(Beginning of SUPPLIED MATERIAL)
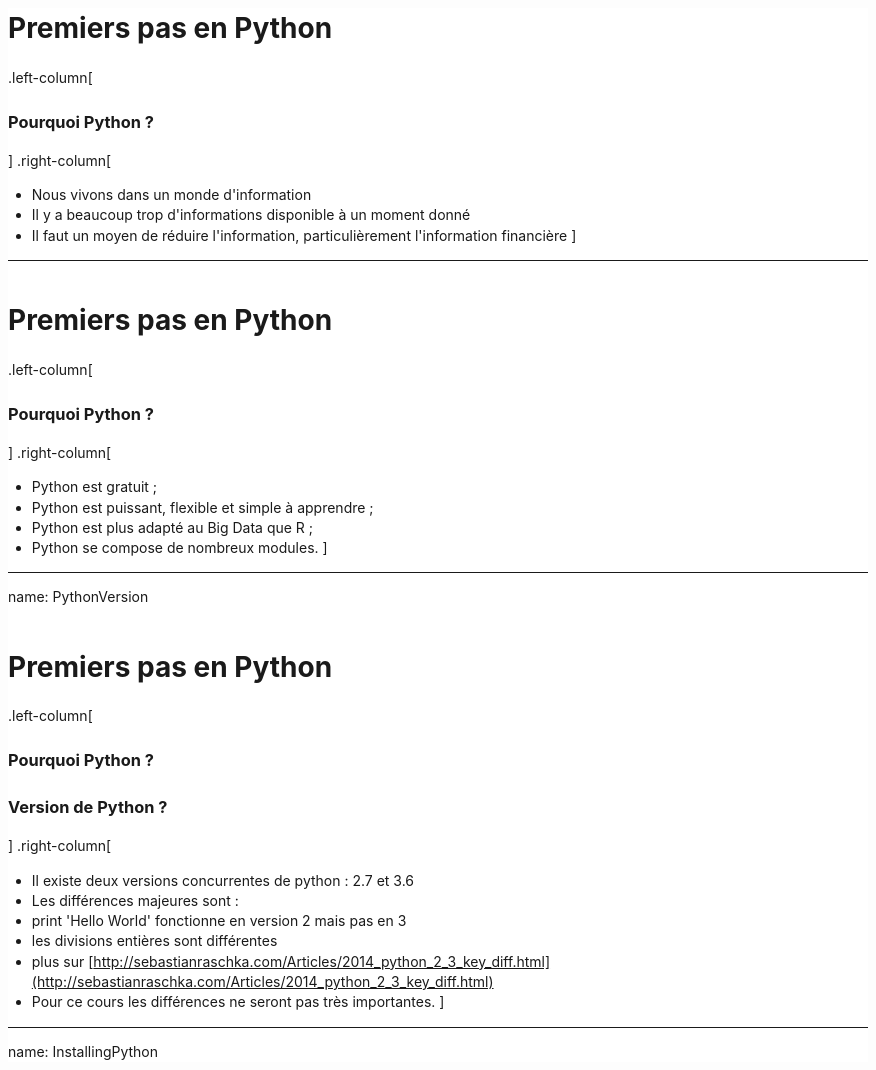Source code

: # Premiers pas en Python

.left-column[
### Pourquoi Python ?
]
.right-column[
- Nous vivons dans un monde d'information
- Il y a beaucoup trop d'informations disponible à un moment donné
- Il faut un moyen de réduire l'information, particulièrement l'information financière
]
---

# Premiers pas en Python

.left-column[
### Pourquoi Python ?
]
.right-column[
- Python est gratuit ;
- Python est puissant, flexible et simple à apprendre ;
- Python est plus adapté au Big Data que R ;
- Python se compose de nombreux modules.
]
---
name: PythonVersion

# Premiers pas en Python

.left-column[
### Pourquoi Python ?
### Version de Python ?
]
.right-column[
- Il existe deux versions concurrentes de python : 2.7 et 3.6
- Les différences majeures sont :
 - print 'Hello World' fonctionne en version 2 mais pas en 3
 - les divisions entières sont différentes
 - plus sur
   [http://sebastianraschka.com/Articles/2014_python_2_3_key_diff.html](http://sebastianraschka.com/Articles/2014_python_2_3_key_diff.html)
- Pour ce cours les différences ne seront pas très importantes.
]

---
name: InstallingPython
(End of SUPPLIED MATERIAL)
▸ WHAT THE EXERCISE ASKS: An exact repeat of the lines from the one containing "- les divisions entières sont différentes" through the final line above, both included, is the whole answer.

▸ TASK SOLUTION:
 - les divisions entières sont différentes
 - plus sur
   [http://sebastianraschka.com/Articles/2014_python_2_3_key_diff.html](http://sebastianraschka.com/Articles/2014_python_2_3_key_diff.html)
- Pour ce cours les différences ne seront pas très importantes.
]

---
name: InstallingPython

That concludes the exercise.